== Extracted entries
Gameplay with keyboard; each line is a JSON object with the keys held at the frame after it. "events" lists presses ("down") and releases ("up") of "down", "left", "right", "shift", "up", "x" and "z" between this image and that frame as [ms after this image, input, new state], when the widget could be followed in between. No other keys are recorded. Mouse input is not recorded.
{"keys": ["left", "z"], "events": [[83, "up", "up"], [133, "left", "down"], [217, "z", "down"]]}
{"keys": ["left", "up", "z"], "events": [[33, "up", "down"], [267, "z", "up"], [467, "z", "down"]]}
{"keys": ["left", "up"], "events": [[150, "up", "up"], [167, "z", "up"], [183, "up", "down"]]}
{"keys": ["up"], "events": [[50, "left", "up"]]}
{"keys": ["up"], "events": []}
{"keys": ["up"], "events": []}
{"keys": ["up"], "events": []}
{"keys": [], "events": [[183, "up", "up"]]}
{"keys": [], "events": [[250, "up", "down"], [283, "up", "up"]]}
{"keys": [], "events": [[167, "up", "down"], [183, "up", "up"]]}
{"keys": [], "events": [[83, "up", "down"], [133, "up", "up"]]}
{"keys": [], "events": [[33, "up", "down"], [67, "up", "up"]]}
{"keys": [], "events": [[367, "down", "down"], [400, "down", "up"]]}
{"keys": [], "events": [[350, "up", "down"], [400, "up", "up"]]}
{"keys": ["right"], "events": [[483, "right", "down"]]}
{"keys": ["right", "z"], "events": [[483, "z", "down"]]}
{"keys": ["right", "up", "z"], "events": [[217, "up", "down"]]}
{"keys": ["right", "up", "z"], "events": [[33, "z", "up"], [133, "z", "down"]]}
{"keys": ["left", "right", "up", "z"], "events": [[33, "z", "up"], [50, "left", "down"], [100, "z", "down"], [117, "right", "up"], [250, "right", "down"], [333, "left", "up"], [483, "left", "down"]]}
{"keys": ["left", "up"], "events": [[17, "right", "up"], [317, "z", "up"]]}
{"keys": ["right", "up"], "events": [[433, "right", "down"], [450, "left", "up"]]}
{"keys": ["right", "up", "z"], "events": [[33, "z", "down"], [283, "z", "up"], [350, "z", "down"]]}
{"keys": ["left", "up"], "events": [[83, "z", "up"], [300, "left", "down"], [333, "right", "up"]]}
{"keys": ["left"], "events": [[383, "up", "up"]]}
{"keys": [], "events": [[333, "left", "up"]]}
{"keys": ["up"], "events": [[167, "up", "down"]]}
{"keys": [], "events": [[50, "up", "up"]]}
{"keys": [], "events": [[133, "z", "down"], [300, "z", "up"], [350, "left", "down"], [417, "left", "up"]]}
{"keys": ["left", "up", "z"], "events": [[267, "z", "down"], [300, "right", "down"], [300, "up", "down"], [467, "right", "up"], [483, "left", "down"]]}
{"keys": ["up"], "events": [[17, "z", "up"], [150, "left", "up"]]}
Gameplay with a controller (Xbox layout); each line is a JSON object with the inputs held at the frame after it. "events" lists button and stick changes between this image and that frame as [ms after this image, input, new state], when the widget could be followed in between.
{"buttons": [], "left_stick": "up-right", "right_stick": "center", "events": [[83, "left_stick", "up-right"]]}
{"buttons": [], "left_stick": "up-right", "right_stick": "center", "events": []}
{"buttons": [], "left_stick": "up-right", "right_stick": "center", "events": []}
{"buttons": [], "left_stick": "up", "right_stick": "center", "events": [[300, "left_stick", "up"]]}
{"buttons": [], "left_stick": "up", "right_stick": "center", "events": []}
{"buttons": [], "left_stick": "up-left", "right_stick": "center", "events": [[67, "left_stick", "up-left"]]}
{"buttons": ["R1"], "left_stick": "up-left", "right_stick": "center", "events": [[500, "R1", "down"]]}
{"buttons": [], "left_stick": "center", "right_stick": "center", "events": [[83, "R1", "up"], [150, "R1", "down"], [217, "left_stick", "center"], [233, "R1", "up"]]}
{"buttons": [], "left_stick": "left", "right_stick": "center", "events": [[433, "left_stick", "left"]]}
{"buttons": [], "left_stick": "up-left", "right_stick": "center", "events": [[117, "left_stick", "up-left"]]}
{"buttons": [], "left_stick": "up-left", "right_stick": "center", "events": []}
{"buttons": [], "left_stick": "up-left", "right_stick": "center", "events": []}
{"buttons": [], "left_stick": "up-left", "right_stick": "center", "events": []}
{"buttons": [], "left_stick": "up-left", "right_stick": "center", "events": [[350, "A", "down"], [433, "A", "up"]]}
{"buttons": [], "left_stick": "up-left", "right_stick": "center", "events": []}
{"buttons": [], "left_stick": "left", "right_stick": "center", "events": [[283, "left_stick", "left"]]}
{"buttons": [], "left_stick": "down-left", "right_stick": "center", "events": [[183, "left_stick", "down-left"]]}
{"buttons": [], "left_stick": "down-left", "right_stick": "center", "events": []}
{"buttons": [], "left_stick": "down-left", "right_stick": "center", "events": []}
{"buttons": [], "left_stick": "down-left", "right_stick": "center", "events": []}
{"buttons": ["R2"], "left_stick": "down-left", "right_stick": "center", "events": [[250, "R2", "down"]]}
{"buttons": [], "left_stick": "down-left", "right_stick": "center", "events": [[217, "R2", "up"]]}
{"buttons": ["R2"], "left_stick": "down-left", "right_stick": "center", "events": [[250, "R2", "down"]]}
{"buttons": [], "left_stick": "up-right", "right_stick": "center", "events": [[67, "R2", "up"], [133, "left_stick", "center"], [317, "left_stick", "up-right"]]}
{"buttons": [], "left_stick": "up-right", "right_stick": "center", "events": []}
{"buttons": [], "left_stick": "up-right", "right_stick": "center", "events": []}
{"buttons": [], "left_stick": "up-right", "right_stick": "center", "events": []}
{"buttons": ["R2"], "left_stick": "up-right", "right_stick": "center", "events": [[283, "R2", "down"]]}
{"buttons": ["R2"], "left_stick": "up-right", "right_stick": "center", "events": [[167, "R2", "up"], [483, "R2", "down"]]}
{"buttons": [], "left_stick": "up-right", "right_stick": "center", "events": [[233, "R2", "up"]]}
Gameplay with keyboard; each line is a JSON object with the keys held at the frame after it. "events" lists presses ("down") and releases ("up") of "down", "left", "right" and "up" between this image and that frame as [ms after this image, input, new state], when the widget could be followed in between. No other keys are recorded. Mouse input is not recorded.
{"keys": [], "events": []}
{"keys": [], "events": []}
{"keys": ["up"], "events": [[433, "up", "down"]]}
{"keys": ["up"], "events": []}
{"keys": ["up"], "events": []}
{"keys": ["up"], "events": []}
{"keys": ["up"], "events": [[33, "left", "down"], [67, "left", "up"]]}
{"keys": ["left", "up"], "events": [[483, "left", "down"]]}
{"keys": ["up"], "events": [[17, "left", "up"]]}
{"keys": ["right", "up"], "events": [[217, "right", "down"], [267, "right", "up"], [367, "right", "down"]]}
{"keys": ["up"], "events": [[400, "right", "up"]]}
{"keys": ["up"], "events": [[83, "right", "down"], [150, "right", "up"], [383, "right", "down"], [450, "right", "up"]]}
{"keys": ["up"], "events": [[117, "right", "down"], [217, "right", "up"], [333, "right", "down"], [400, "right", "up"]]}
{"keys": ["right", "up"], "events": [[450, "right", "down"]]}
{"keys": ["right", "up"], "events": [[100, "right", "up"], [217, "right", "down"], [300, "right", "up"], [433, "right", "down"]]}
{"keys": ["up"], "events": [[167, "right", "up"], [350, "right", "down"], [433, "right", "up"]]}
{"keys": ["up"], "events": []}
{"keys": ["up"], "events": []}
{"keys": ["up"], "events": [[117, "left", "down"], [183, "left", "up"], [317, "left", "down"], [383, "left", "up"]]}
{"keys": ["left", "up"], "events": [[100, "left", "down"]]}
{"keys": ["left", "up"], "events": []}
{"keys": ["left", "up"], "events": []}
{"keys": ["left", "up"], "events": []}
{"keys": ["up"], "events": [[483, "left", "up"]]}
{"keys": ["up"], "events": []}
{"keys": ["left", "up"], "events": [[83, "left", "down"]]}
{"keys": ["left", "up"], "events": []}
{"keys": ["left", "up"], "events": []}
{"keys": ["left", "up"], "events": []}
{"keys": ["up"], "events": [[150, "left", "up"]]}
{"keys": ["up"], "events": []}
====
### [Exercise aim]
Every line above with the word "could" is to be copied out.

### [Result of this exercise]
Gameplay with keyboard; each line is a JSON object with the keys held at the frame after it. "events" lists presses ("down") and releases ("up") of "down", "left", "right", "shift", "up", "x" and "z" between this image and that frame as [ms after this image, input, new state], when the widget could be followed in between. No other keys are recorded. Mouse input is not recorded.
Gameplay with a controller (Xbox layout); each line is a JSON object with the inputs held at the frame after it. "events" lists button and stick changes between this image and that frame as [ms after this image, input, new state], when the widget could be followed in between.
Gameplay with keyboard; each line is a JSON object with the keys held at the frame after it. "events" lists presses ("down") and releases ("up") of "down", "left", "right" and "up" between this image and that frame as [ms after this image, input, new state], when the widget could be followed in between. No other keys are recorded. Mouse input is not recorded.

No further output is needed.